BEGIN
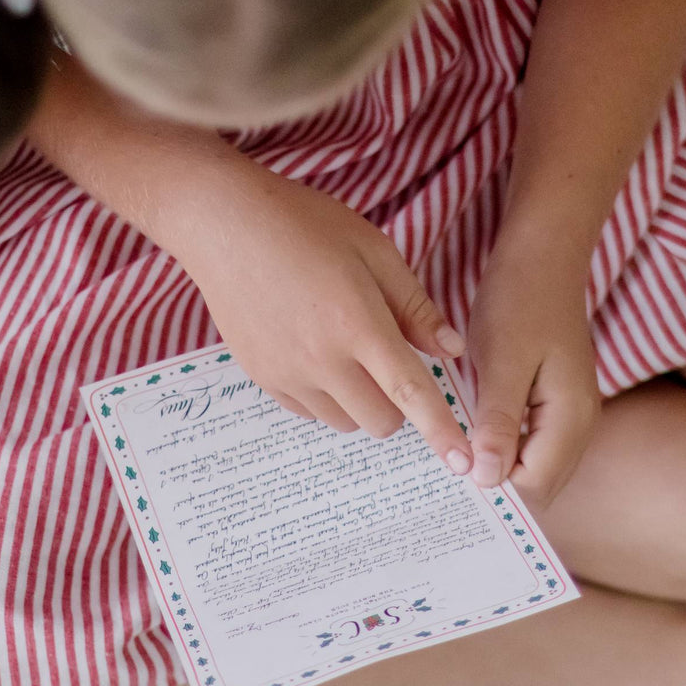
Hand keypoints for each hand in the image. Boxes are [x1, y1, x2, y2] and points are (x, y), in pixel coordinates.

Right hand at [176, 166, 473, 472]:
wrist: (223, 224)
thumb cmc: (305, 225)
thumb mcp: (373, 251)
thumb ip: (415, 308)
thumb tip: (449, 352)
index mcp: (357, 323)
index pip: (410, 392)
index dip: (440, 429)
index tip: (462, 461)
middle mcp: (322, 358)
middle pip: (381, 421)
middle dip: (398, 404)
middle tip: (388, 362)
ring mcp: (288, 373)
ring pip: (345, 422)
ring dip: (360, 401)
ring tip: (344, 350)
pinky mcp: (263, 377)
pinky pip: (309, 412)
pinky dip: (325, 396)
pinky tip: (314, 351)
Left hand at [466, 244, 600, 504]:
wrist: (542, 255)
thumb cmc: (520, 300)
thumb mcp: (501, 362)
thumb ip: (498, 423)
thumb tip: (487, 480)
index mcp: (571, 418)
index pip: (534, 485)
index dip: (492, 485)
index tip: (449, 470)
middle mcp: (580, 424)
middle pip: (538, 483)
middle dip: (495, 482)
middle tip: (444, 466)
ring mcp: (571, 414)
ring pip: (534, 466)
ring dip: (496, 464)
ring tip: (454, 449)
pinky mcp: (556, 403)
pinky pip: (531, 442)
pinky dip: (501, 444)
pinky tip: (471, 429)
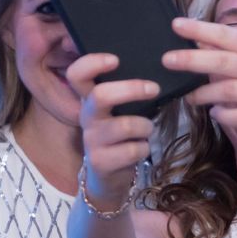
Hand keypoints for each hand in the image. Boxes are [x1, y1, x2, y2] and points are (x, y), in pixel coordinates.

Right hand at [68, 52, 158, 207]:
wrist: (108, 178)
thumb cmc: (120, 136)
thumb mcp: (119, 111)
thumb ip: (128, 92)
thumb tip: (159, 68)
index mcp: (89, 99)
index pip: (77, 74)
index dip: (92, 63)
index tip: (115, 59)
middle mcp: (86, 117)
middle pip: (101, 95)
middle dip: (131, 89)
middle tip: (153, 88)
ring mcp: (91, 140)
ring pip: (124, 125)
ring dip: (145, 126)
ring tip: (147, 129)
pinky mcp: (101, 162)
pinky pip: (133, 150)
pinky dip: (144, 148)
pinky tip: (141, 149)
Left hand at [163, 18, 236, 143]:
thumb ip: (234, 52)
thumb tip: (198, 42)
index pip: (228, 36)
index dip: (201, 30)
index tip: (176, 25)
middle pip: (224, 62)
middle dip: (193, 60)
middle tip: (167, 60)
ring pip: (228, 91)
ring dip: (204, 94)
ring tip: (190, 97)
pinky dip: (222, 114)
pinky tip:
END
» **Task requirements**:
Your task is to reproduce exactly the lines from the one that holds "thumb mcp: (501, 362)" to the last line of the listing, and only those, omitting the pictures.

» **Solution to this task**:
thumb mcp: (501, 362)
thumb ip: (498, 423)
thumb tip: (487, 480)
index mcp: (571, 418)
index pip: (534, 485)
index dip: (492, 485)
index tip: (449, 470)
middle mcp: (580, 424)
middle pip: (538, 483)
middle dip: (495, 482)
middle tip: (444, 466)
ring mcp: (571, 414)
ring pip: (534, 466)
ring dip: (496, 464)
ring tip: (454, 449)
pinky mcp: (556, 403)
pinky pip: (531, 442)
pinky dip: (501, 444)
pinky tip: (471, 429)
Hand keypoints for each hand in the image. Boxes are [x1, y1, x2, y2] and points are (x, y), in pixel coordinates.

Right hand at [68, 52, 158, 207]:
wrist: (108, 178)
thumb cmc: (120, 136)
thumb mcp: (119, 111)
thumb ip: (128, 92)
thumb tip: (159, 68)
index mcp: (89, 99)
index pip: (77, 74)
index dip: (92, 63)
index tip: (115, 59)
middle mcp: (86, 117)
middle pip: (101, 95)
middle dip: (131, 89)
middle tip: (153, 88)
ring mcp: (91, 140)
ring pip: (124, 125)
ring dip: (145, 126)
ring tip: (147, 129)
pinky mcp: (101, 162)
pinky pip: (133, 150)
pinky dip: (144, 148)
pinky tip: (141, 149)
Left hand at [163, 18, 236, 143]:
thumb ip: (234, 52)
thumb tip: (198, 42)
index pip: (228, 36)
index dip: (201, 30)
index tip: (176, 25)
middle pip: (224, 62)
middle dip: (193, 60)
middle tip: (167, 60)
ring pip: (228, 91)
ring dip: (204, 94)
ring tip: (190, 97)
pinky dip: (222, 114)
pinky tip:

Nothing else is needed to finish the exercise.